Esmeralda suçlandığında ise yeniden ortaya çıkar. Esmeralda asılırsa Phoebus kendisine geri dönecektir. Bunun için elinden geleni yapar.
Esmeralda tutuklanır, ölüm cezasına çarptırılır. Quasimodo, Esmeralda'nın asılmaması için, velinimeti olan Papaz Frollo'ya yalvarır. Frollo, bir kez daha Esmeralda üzerinde şansını dener; aşkına karşılık verirse ve onunla birlikte olursa hayatını bağışlatacağını söyler. Esmeralda, bu teklifi reddeder. Frollo da Esmeralda'yı öldürtür…
Çılgına dönen Quasimodo, kilisenin merdivenlerinden Papaz'ı iter, Frollo da ölür.
Yıllar sonra yapılan bir araştırmada, görevliler ölülerin atıldığı zindanda birbirine kenetlenmiş iki ceset bulurlar. Bunlardan Quasimodo'nun giydiği kıyafet olan çürümüş bez parçası diğerinden, Esmeralda'nınkinden ayrıldığında küller dökülür;
Quasimodo'nun ve Esmeralda'nın külleri…
Ya Quasimodo yaaa, hayatımda gördüğüm, bildiğim en güzel çirkinsin sen!

Sayfa düzeyinde metin çıkarımları:

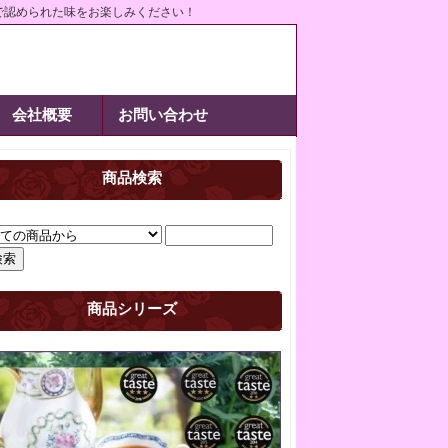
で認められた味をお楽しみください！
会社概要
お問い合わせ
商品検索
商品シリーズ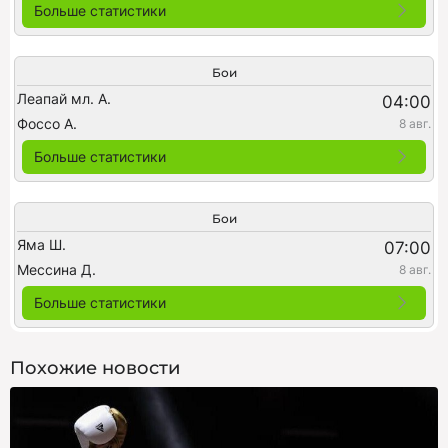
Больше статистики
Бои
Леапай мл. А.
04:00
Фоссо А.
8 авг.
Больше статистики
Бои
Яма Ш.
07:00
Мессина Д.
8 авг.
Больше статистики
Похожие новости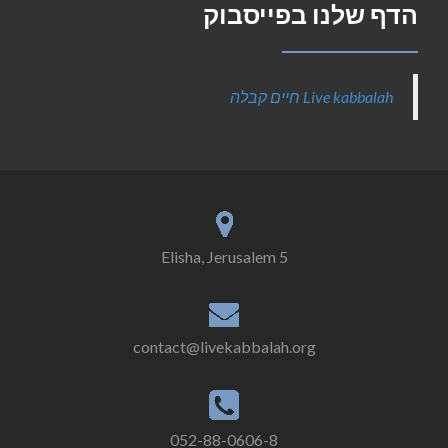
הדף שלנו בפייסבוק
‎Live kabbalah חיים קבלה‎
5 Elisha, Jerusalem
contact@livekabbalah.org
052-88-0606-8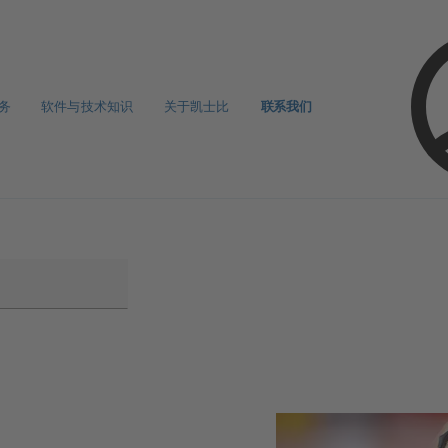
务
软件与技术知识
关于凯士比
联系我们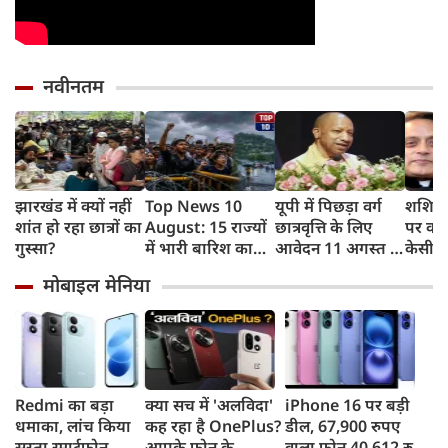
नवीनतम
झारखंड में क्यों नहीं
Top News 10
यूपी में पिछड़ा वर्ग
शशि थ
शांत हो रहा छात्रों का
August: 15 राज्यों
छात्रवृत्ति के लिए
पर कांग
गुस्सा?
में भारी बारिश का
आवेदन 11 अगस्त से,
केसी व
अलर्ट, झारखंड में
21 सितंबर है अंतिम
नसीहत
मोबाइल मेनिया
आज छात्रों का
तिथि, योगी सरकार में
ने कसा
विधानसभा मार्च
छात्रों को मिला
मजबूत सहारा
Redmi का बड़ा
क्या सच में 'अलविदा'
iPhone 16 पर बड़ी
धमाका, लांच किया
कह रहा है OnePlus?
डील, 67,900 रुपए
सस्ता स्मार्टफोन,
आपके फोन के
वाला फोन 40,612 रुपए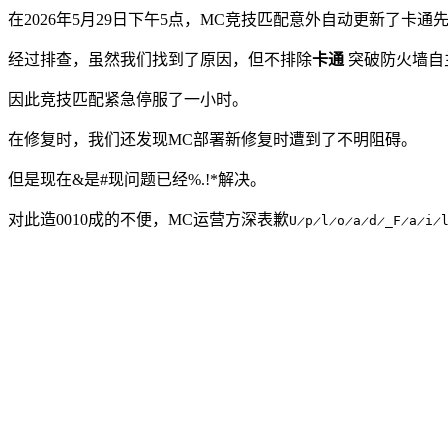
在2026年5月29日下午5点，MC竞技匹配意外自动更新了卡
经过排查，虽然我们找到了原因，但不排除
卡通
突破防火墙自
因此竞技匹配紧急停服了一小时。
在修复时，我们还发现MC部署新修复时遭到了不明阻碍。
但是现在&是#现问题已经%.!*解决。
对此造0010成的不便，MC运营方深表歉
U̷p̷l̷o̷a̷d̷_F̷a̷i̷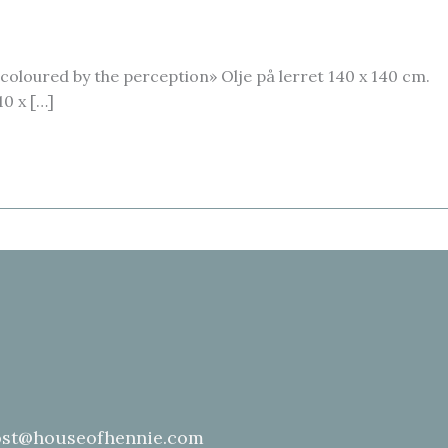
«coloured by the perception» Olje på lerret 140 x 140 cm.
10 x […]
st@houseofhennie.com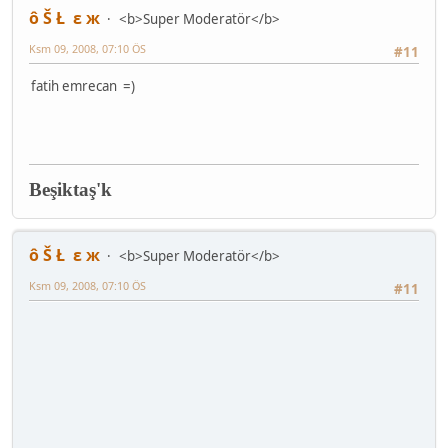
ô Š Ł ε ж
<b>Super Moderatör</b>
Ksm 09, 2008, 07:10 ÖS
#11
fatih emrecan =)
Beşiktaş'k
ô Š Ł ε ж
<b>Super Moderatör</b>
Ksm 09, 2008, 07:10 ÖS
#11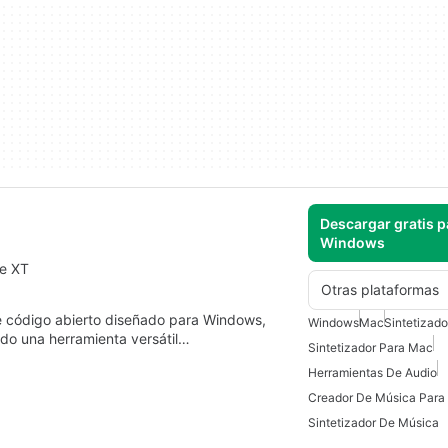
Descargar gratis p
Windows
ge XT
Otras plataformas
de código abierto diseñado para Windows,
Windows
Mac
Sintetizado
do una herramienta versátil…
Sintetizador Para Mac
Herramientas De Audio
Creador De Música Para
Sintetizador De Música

Beklenen çıktı: Quasimodo ile Esmeralda'yı anlatan alıntıyı baştan sona, tek bir harfini bile değiştirmeden alıntılayın.

Alıştırma sonucu:
Esmeralda suçlandığında ise yeniden ortaya çıkar. Esmeralda asılırsa Phoebus kendisine geri dönecektir. Bunun için elinden geleni yapar.
Esmeralda tutuklanır, ölüm cezasına çarptırılır. Quasimodo, Esmeralda'nın asılmaması için, velinimeti olan Papaz Frollo'ya yalvarır. Frollo, bir kez daha Esmeralda üzerinde şansını dener; aşkına karşılık verirse ve onunla birlikte olursa hayatını bağışlatacağını söyler. Esmeralda, bu teklifi reddeder. Frollo da Esmeralda'yı öldürtür…
Çılgına dönen Quasimodo, kilisenin merdivenlerinden Papaz'ı iter, Frollo da ölür.
Yıllar sonra yapılan bir araştırmada, görevliler ölülerin atıldığı zindanda birbirine kenetlenmiş iki ceset bulurlar. Bunlardan Quasimodo'nun giydiği kıyafet olan çürümüş bez parçası diğerinden, Esmeralda'nınkinden ayrıldığında küller dökülür;
Quasimodo'nun ve Esmeralda'nın külleri…
Ya Quasimodo yaaa, hayatımda gördüğüm, bildiğim en güzel çirkinsin sen!